В три года Джо понял, что никогда не будет мачо в достаточной степени, чтобы угодить отцу, заядлому мотогонщику. Когда тот впервые посадил его на специально сконструированный детский мотоцикл, Джо испугался ревущего двигателя, но был вынужден скрывать свой страх и сдерживать слезы. В течение следующих десяти лет отец посвящал бесконечные часы тренировкам сына, чтобы он преуспел в ненавистном ему спорте. Наконец, в тринадцать лет Джо взбунтовался и взял в руки саксофон. «Даже когда я попал в школьный оркестр, отец продолжал презирать саксофон, называя его инструментом для неженок, которые, по его словам, слишком пугливы, чтобы укротить двухколесного железного коня».
У Уилсона была противоположная проблема: его отец, ненавидевший свою работу (он водил грузовик), был полон решимости превратить сына во все, чем не был он сам. Уилсон говорит, что для осуществления мечты отца от него требовалось только убить собственную. «Мой отец всегда хотел, чтобы я занимался чем-то практичным, то есть математикой или естественными науками, чтобы выбиться в люди и стать успешным бизнесменом. Когда я однажды сказал ему, что люблю рисовать и хочу стать архитектором, он усмехнулся: „Откуда ты набрался этих глупостей? У тебя нет таланта. Если не соберешься и не научишься чему-нибудь полезному, кончишь тем, что будешь возить овощи по местному шоссе, дыша моими выхлопными газами, потому что будешь ехать прямо за мной“».
Такой отец создает двойную ловушку, потому что предлагает два варианта, и оба они некорректны. Если Уилсон постарается осуществить свою мечту, то столкнется с опасностью потерять любовь отца. Если же возложит свои творческие устремления на алтарь эго своего отца, то утратит творческий потенциал, который больше всего в себе ценит.

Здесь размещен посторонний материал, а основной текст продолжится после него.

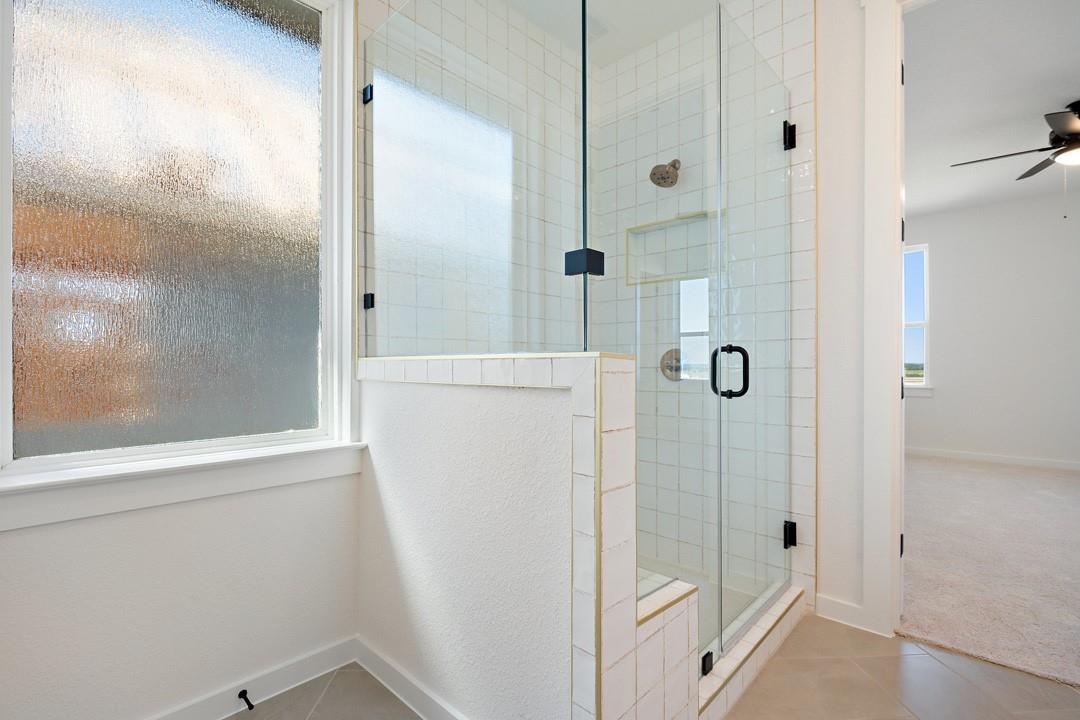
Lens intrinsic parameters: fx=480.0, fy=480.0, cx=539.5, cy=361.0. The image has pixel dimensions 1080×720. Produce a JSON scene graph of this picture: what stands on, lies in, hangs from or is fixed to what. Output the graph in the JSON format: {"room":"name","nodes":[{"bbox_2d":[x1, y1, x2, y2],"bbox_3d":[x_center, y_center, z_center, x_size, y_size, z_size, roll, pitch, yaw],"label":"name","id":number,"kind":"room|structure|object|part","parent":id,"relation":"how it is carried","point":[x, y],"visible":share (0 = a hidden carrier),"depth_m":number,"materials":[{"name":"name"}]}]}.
{"room":"bathroom","nodes":[
{"label":"bathroom","id":0,"kind":"room"},
{"bbox_2d":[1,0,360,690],"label":"window wall","id":1,"kind":"structure","parent":0,"point":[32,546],"depth_m":1.38,"materials":[{"name":"paint"}]},
{"bbox_2d":[0,0,355,523],"bbox_3d":[-1.057,-0.516,1.466,0.141,1.740,0.951,0,0,44],"label":"window","id":2,"kind":"structure","parent":1,"relation":"in","point":[5,357],"depth_m":1.45,"materials":[{"name":"glass"}]},
{"bbox_2d":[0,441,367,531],"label":"window sill","id":3,"kind":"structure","parent":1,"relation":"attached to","point":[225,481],"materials":[{"name":"white paint"}]},
{"bbox_2d":[145,635,358,719],"bbox_3d":[-0.749,1.043,1.101,0.899,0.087,1.397,0,0,44],"label":"baseboard","id":4,"kind":"structure","parent":1,"relation":"attached to","point":[311,670],"depth_m":1.55,"materials":[{"name":"white paint"}]},
{"bbox_2d":[238,689,253,710],"bbox_3d":[-0.892,1.033,1.461,0.079,0.027,0.026,0,0,44],"label":"door stop","id":5,"kind":"object","parent":4,"relation":"attached to","point":[250,708],"visible":0.97,"depth_m":1.47,"materials":[{"name":"black metal"}]},
{"bbox_2d":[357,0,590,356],"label":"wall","id":6,"kind":"structure","parent":0,"point":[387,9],"depth_m":1.73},
{"bbox_2d":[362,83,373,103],"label":"glass clamp","id":7,"kind":"object","parent":6,"relation":"attached to","point":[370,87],"visible":0.58,"depth_m":1.79,"materials":[{"name":"black metal"}]},
{"bbox_2d":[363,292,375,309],"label":"glass clamp","id":8,"kind":"object","parent":6,"relation":"attached to","point":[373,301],"visible":0.51,"depth_m":1.80,"materials":[{"name":"black metal"}]},
{"bbox_2d":[357,353,652,719],"bbox_3d":[-0.217,0.535,1.464,1.132,1.087,0.175,0,0,44],"label":"half wall","id":9,"kind":"structure","parent":0,"point":[491,395],"depth_m":1.16,"materials":[{"name":"white paint"}]},
{"bbox_2d":[353,636,468,719],"bbox_3d":[-0.230,1.038,1.338,1.244,0.093,0.015,0,0,44],"label":"baseboard","id":10,"kind":"structure","parent":9,"relation":"attached to","point":[373,658],"depth_m":1.53,"materials":[{"name":"white paint"}]},
{"bbox_2d":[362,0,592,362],"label":"glass panel","id":11,"kind":"object","parent":9,"relation":"attached to","point":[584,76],"visible":0.96,"depth_m":1.34,"materials":[{"name":"clear glass"}]},
{"bbox_2d":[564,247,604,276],"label":"glass clamp","id":12,"kind":"object","parent":11,"relation":"attached to","point":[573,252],"visible":0.74,"depth_m":1.16,"materials":[{"name":"black metal"}]},
{"bbox_2d":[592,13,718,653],"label":"glass panel","id":13,"kind":"object","parent":9,"relation":"attached to","point":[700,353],"visible":0.9,"depth_m":1.36,"materials":[{"name":"clear glass"}]},
{"bbox_2d":[500,0,730,68],"bbox_3d":[0.345,-1.685,1.048,2.667,0.106,2.845,0,0,44],"label":"ceiling","id":14,"kind":"structure","parent":0,"point":[666,30],"depth_m":2.31,"materials":[{"name":"white paint"}]},
{"bbox_2d":[232,618,1079,719],"bbox_3d":[0.449,1.123,0.712,3.237,0.089,3.267,0,0,44],"label":"tile floor","id":15,"kind":"structure","parent":0,"point":[294,689],"depth_m":1.57,"materials":[{"name":"beige tile"}]},
{"bbox_2d":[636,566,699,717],"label":"shower bench","id":16,"kind":"object","parent":15,"relation":"on","point":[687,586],"visible":0.19,"depth_m":1.24,"materials":[{"name":"white tile"}]},
{"bbox_2d":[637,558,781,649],"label":"shower floor","id":17,"kind":"object","parent":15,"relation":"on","point":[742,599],"visible":0.09,"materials":[{"name":"white"}]},
{"bbox_2d":[696,583,805,719],"bbox_3d":[0.694,1.022,1.687,0.129,0.102,1.092,0,0,44],"label":"shower curb","id":18,"kind":"object","parent":15,"relation":"on","point":[780,609],"visible":0.47,"depth_m":1.63,"materials":[{"name":"white tile"}]},
{"bbox_2d":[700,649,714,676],"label":"glass clamp","id":19,"kind":"object","parent":18,"relation":"attached to","point":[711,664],"visible":0.53,"depth_m":1.44,"materials":[{"name":"black metal"}]},
{"bbox_2d":[595,1,819,611],"bbox_3d":[0.810,-0.316,2.444,1.256,2.802,0.138,0,0,44],"label":"tiled shower wall","id":20,"kind":"structure","parent":0,"point":[647,70],"depth_m":2.05,"materials":[{"name":"white tile"}]},
{"bbox_2d":[649,158,680,187],"bbox_3d":[0.638,-0.960,2.402,0.130,0.177,0.196,0,0,44],"label":"shower head","id":21,"kind":"object","parent":20,"relation":"attached to","point":[675,160],"visible":0.94,"depth_m":2.37},
{"bbox_2d":[659,347,681,380],"bbox_3d":[0.670,0.015,2.450,0.147,0.174,0.069,0,0,44],"label":"shower valve","id":22,"kind":"object","parent":20,"relation":"attached to","point":[664,366],"visible":0.61,"depth_m":2.46,"materials":[{"name":"silver metal"}]},
{"bbox_2d":[624,208,718,285],"bbox_3d":[0.706,-0.558,2.457,0.570,0.358,0.098,0,0,44],"label":"shower niche","id":23,"kind":"object","parent":20,"relation":"in","point":[662,227],"visible":0.63,"depth_m":2.52,"materials":[{"name":"white tile"}]},
{"bbox_2d":[715,10,793,654],"bbox_3d":[0.843,-0.105,1.823,0.113,2.180,0.706,0,0,44],"label":"glass shower door","id":24,"kind":"structure","parent":20,"relation":"attached to","point":[745,387],"depth_m":1.77,"materials":[{"name":"clear glass"}]},
{"bbox_3d":[0.636,0.034,1.642,0.112,0.176,0.077,0,0,44],"label":"door handle","id":25,"kind":"part","parent":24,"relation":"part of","materials":[{"name":"black metal"}]},
{"bbox_2d":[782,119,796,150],"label":"door hinge","id":26,"kind":"object","parent":20,"relation":"attached to","point":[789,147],"visible":0.63,"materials":[{"name":"black metal"}]},
{"bbox_2d":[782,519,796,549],"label":"door hinge","id":27,"kind":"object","parent":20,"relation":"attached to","point":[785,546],"visible":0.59,"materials":[{"name":"black metal"}]},
{"bbox_2d":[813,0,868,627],"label":"right wall","id":28,"kind":"structure","parent":0,"point":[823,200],"depth_m":1.99,"materials":[{"name":"white paint"}]},
{"bbox_2d":[813,593,873,632],"bbox_3d":[1.239,1.033,1.986,0.186,0.091,0.015,0,0,44],"label":"baseboard","id":29,"kind":"structure","parent":28,"relation":"attached to","point":[831,605],"depth_m":1.98,"materials":[{"name":"white paint"}]},
{"bbox_2d":[861,0,934,634],"bbox_3d":[1.714,-0.210,1.611,1.035,2.565,0.169,0,0,44],"label":"door frame","id":30,"kind":"structure","parent":28,"relation":"attached to","point":[895,51],"depth_m":1.87,"materials":[{"name":"white paint"}]},
{"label":"hinge","id":31,"kind":"part","parent":30,"relation":"part of","materials":[{"name":"metal"}]},
{"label":"hinge","id":32,"kind":"part","parent":30,"relation":"part of","materials":[{"name":"metal"}]},
{"bbox_2d":[898,453,1079,690],"bbox_3d":[3.562,1.125,3.336,4.125,0.094,4.296,0,0,44],"label":"carpet floor","id":33,"kind":"structure","parent":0,"point":[1068,488],"depth_m":2.57,"materials":[{"name":"beige carpet"}]},
{"bbox_2d":[903,187,1079,468],"bbox_3d":[4.974,-0.290,4.955,4.961,2.744,0.129,0,0,44],"label":"bedroom wall","id":34,"kind":"structure","parent":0,"point":[1013,204],"depth_m":5.00,"materials":[{"name":"white paint"}]},
{"bbox_2d":[903,243,930,392],"bbox_3d":[4.133,-0.482,5.783,0.948,1.731,0.139,0,0,44],"label":"bedroom window","id":35,"kind":"structure","parent":34,"relation":"in","point":[924,324],"depth_m":5.55,"materials":[{"name":"white"}]},
{"bbox_2d":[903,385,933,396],"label":"window sill","id":36,"kind":"structure","parent":34,"relation":"attached to","point":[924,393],"depth_m":5.47,"materials":[{"name":"white paint"}]},
{"bbox_2d":[905,446,1079,471],"bbox_3d":[4.865,1.030,4.998,5.205,0.092,0.014,0,0,44],"label":"bedroom baseboard","id":37,"kind":"structure","parent":34,"relation":"attached to","point":[1013,460],"depth_m":5.05,"materials":[{"name":"white paint"}]},
{"bbox_2d":[904,0,1079,221],"bbox_3d":[3.353,-1.710,3.254,4.612,0.104,4.738,0,0,44],"label":"bedroom ceiling","id":38,"kind":"structure","parent":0,"point":[1053,101],"depth_m":3.00,"materials":[{"name":"white paint"}]},
{"bbox_2d":[951,98,1079,219],"bbox_3d":[3.465,-1.290,3.068,1.301,0.736,1.310,0,0,44],"label":"ceiling fan","id":39,"kind":"object","parent":38,"relation":"hanging from","point":[1059,152],"visible":1,"depth_m":3.07,"materials":[{"name":"metal"}]}
]}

Отсюда драматический конфликт, который объясняет, почему раненый поэт зачастую не хочет подвергать свой талант испытанию. Уилсон, например, начал изучать архитектуру только в тридцать пять лет. Но и теперь, спустя два года после получения диплома, еще не разослал резюме в профильные учреждения. Откладывать дела в долгий ящик — его идеальный способ одновременно бунтовать и не бунтовать, поскольку на самом деле он бросит вызов отцу, только если начнет проектировать здания. Для него это поистине пугающая перспектива, потому что в его ушах звучит недовольный голос отца, который нашептывает ему: «Ты недостаточно хорош, ты никогда не будешь хорош». Это и есть рана вашего поэта, потому что больше всего он боится того, что его Папочка прав и что ему на роду написано потерпеть неудачу на поприще изящных искусств.

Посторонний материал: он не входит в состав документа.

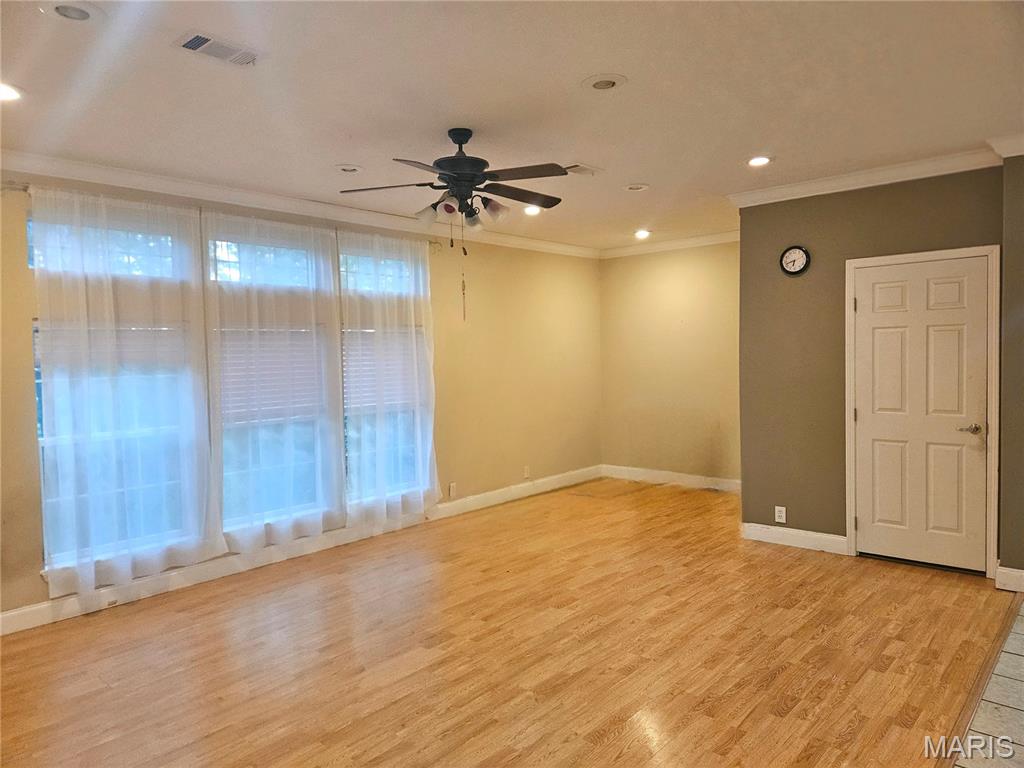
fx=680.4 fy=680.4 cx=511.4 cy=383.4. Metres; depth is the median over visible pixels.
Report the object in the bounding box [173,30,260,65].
air vent
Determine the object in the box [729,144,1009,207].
crown molding
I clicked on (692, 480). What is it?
baseboard
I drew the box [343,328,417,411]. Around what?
window blind
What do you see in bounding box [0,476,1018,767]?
wood floor
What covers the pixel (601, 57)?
ceiling
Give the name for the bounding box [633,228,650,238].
recessed light
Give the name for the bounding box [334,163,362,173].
recessed light
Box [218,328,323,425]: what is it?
window blind
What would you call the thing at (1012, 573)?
baseboard
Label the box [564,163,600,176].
ceiling vent
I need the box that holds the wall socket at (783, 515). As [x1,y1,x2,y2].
[774,505,786,522]
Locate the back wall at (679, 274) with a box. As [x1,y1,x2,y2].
[597,241,739,486]
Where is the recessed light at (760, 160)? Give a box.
[745,155,773,167]
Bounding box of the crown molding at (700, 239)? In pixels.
[601,230,739,257]
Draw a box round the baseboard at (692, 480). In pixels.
[601,464,740,492]
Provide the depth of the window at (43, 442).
4.22 m
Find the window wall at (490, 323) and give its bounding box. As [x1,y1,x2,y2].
[0,167,600,629]
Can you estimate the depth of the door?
4.57 m
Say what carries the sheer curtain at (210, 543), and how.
hanging from the curtain rod
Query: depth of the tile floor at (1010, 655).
2.74 m
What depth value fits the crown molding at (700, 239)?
7.45 m
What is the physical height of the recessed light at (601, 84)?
0.013 m
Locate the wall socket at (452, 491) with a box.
[448,482,456,497]
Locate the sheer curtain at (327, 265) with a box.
[202,209,346,555]
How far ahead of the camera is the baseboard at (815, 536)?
5.09 m
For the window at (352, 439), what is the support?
in the window wall at (490, 323)
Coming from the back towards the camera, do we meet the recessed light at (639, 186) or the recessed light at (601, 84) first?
the recessed light at (639, 186)
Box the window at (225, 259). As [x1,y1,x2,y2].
[205,226,338,537]
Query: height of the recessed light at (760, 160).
0.016 m
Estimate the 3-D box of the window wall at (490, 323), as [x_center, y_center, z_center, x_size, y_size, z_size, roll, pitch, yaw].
[-1.550,-0.029,5.212,0.169,2.693,8.106,1,3,42]
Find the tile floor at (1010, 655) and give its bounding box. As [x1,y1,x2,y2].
[952,597,1023,767]
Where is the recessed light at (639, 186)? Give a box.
[623,182,649,191]
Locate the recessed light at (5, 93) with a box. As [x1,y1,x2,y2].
[0,82,22,102]
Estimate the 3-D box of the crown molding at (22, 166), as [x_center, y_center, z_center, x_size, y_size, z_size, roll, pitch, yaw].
[-1.510,-1.330,5.189,0.097,0.102,6.719,1,3,42]
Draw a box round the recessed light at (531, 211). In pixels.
[522,205,541,215]
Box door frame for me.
[846,244,1000,578]
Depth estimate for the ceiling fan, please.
3.57 m
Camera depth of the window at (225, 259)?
4.99 m
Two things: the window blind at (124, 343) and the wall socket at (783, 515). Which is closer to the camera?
the window blind at (124, 343)
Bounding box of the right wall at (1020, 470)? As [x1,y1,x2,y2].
[999,151,1023,589]
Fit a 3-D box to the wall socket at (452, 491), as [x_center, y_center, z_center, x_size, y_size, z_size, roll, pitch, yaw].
[-0.540,0.971,6.208,0.012,0.126,0.075,1,3,42]
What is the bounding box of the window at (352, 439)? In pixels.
[339,245,426,508]
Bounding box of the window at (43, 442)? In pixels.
[29,205,202,574]
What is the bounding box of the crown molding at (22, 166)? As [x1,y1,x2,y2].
[0,150,597,258]
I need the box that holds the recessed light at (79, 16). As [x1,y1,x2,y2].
[40,1,104,23]
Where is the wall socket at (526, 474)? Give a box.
[522,465,530,478]
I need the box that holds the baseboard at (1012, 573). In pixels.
[994,565,1023,592]
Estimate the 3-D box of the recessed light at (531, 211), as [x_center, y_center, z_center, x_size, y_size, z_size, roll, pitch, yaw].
[0.174,-1.469,5.765,0.195,0.037,0.195,1,3,42]
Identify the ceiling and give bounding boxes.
[0,0,1023,250]
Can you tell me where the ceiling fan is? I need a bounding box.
[339,128,567,242]
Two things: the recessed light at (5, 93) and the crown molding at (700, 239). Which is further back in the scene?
the crown molding at (700, 239)
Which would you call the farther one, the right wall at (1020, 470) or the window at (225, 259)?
the window at (225, 259)
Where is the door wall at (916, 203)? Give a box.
[738,167,1005,575]
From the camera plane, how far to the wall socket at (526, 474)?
7.01 m
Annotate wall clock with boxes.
[780,245,809,275]
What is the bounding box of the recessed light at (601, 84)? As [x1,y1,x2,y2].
[581,73,627,91]
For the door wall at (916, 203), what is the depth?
4.98 m
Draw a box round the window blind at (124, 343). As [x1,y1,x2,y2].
[38,323,181,372]
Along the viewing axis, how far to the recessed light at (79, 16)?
2.35 m
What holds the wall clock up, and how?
attached to the door wall at (916, 203)
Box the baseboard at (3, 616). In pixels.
[0,467,597,634]
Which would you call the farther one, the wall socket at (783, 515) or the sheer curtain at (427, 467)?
the sheer curtain at (427, 467)
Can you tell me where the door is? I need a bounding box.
[853,255,991,574]
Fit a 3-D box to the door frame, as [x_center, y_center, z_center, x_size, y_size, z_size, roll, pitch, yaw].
[2.775,0.172,4.586,0.898,2.110,0.157,1,3,42]
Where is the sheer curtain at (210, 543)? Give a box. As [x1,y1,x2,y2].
[30,183,223,598]
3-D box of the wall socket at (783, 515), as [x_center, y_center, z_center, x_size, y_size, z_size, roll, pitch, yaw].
[2.012,0.979,5.098,0.074,0.118,0.009,1,3,42]
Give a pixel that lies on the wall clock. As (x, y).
(793, 254)
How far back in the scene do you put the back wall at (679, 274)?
7.37 m
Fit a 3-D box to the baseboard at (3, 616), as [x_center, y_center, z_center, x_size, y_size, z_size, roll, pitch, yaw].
[-1.347,1.221,5.362,0.016,0.132,6.935,1,3,42]
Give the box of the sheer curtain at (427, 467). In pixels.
[338,228,440,524]
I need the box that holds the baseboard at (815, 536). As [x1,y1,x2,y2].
[741,522,847,554]
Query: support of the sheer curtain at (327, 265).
hanging from the curtain rod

Почему для вас так привлекателен поэт, заражающий все вокруг тоской и печалью? Возможно, у вас такое же нежное сердце, как у Красавицы, поэтому вы не можете устоять перед мужчиной, попавшим в беду. Вся ее жизнь — это бесконечная спасательная миссия, поскольку она без колебаний и добровольно жертвует своей жизнью, чтобы спасти несчастного отца. Она в один миг берет на себя заботу радовать печального принца своей мечты и даже проявляет сочувствие к Чудовищу, которое, по ее мнению, радостно предвкушает ее гибель: «Наверно, Чудовище сильно проголодалось, раз оно так радуется появлению своей добычи».
И хотя вы, вероятно, сочли бы очень слабым утешением мысль, что вы помогаете голодному зверю, позволяя ему вас сожрать, вы, возможно, больше похожи на Красавицу, чем вам кажется. Вспомните случаи, когда вы позволяли мужчинам, которых любили, причинять вам боль, а потом оправдывали их подлость. Может быть, вы до сих пор вините себя за разрыв последних отношений, думая, что если бы вы были более привлекательной, более страстной в постели или полезной для вашего парня, то он все еще был бы с вами? Если вы полагаете, что от вас зависит, будет ли ваш избранник счастливым, или чувствуете вину, когда вам не удается решить его проблемы, спросите себя, почему вы так охотно берете на себя ответственность за избавление мужчины от его невзгод.
В течение многих лет Мерри[4]
верила, что она такая же веселая и жизнерадостная, как и ее имя, хотя ее улыбка скрывала много печали, даже депрессии. «Я всякий раз так спешила на помощь Ларри, когда ему отказывали в роли в кино или он не мог встать с постели, чтобы пойти на очередное прослушивание, что у меня просто не оставалось времени внимательно посмотреть на себя и признать, что я ощущала себя опустошенной и несчастной».